# Autotrail Tracker Eks



## PincherM (Jul 28, 2011)

I purchased anm AutoTrail Tracker EKS last December. There is a LED light under the toilet door which is on permanently. Have searched for a switch to turn it off without success. Contacted Dealer Service Manager who was unable to assist. Anybody have any ideas? Would appreciate any response.

Vic


----------



## lagold (May 31, 2005)

*Light Switch*

Morning my switch for the leds is by the reading light on the o/s/f behind the driver tucked away it is a small rocker switch hope this helps


----------



## tonka (Apr 24, 2006)

Took me ages to find it as well.. :lol: 

STUPID place to put it BUT I think it's for people sleeping in the dinette area who can reach up and switch it on from there..
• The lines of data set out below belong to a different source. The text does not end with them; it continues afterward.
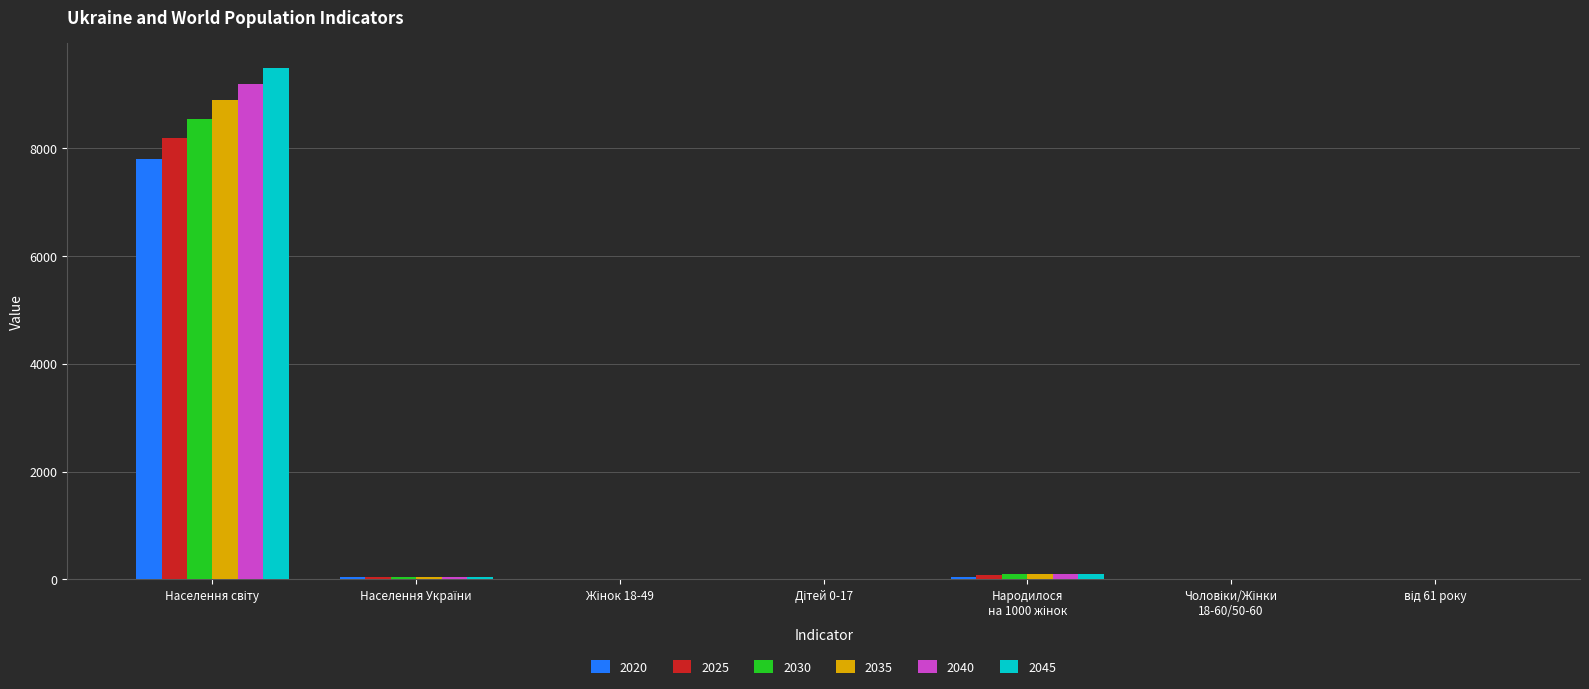

What is the maximum value shown in the chart?

9481.8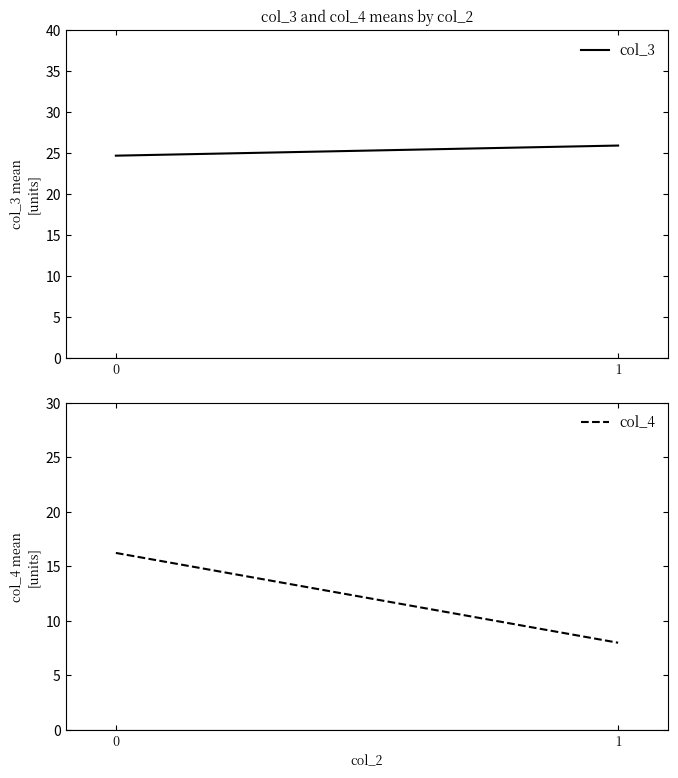

Which series has the largest total across all categories?

col_3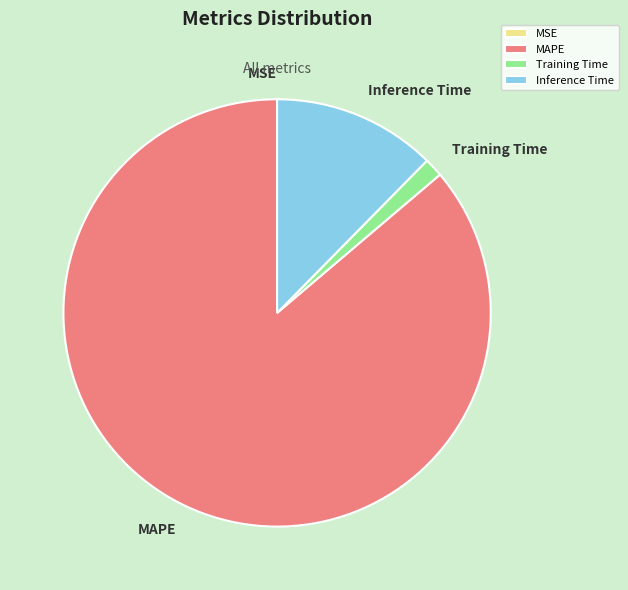

Is it true that Training Time is 15% of the pie?

False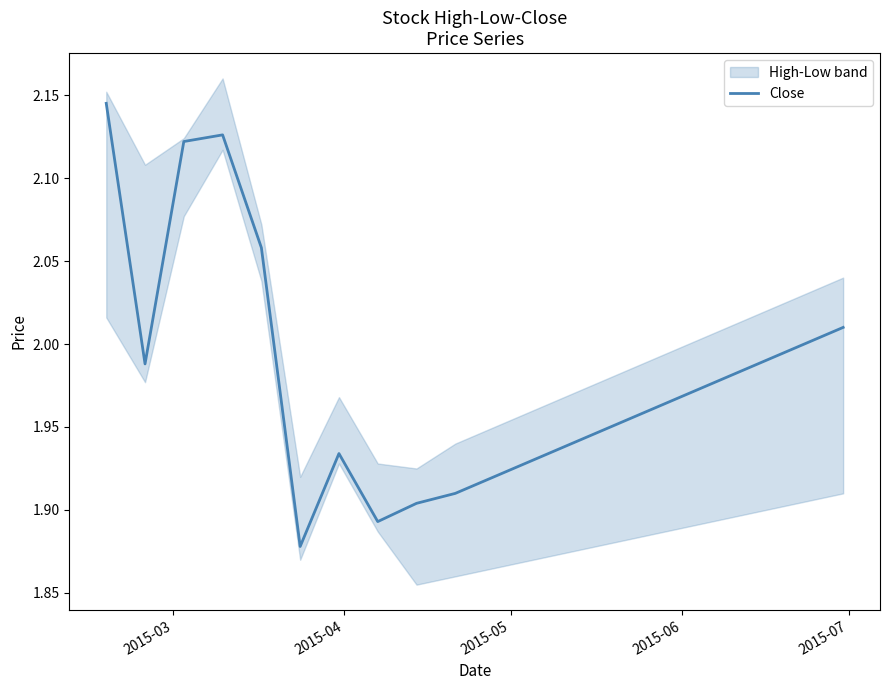

The value at 14 is 1.0. True or false?

False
As mentioned.. Behind drivers seat, first cupboard where they keep the Sergent power unit.. Look UNDER the cabinet, little rocker switch..


----------



## PincherM (Jul 28, 2011)

Thanks for the info. Both led me straight to the switch. Considering I have been searching since last Thursday you can imagine my sense of relief when I clicked it off especially since the Service Manager could not enlighten me! Many thanks Gentlemen.

Vic


----------



## bulawayolass (Jul 27, 2010)

Seems a popular place thats where the switch is for under step light in the Autotrail Cheyenne :lol:


----------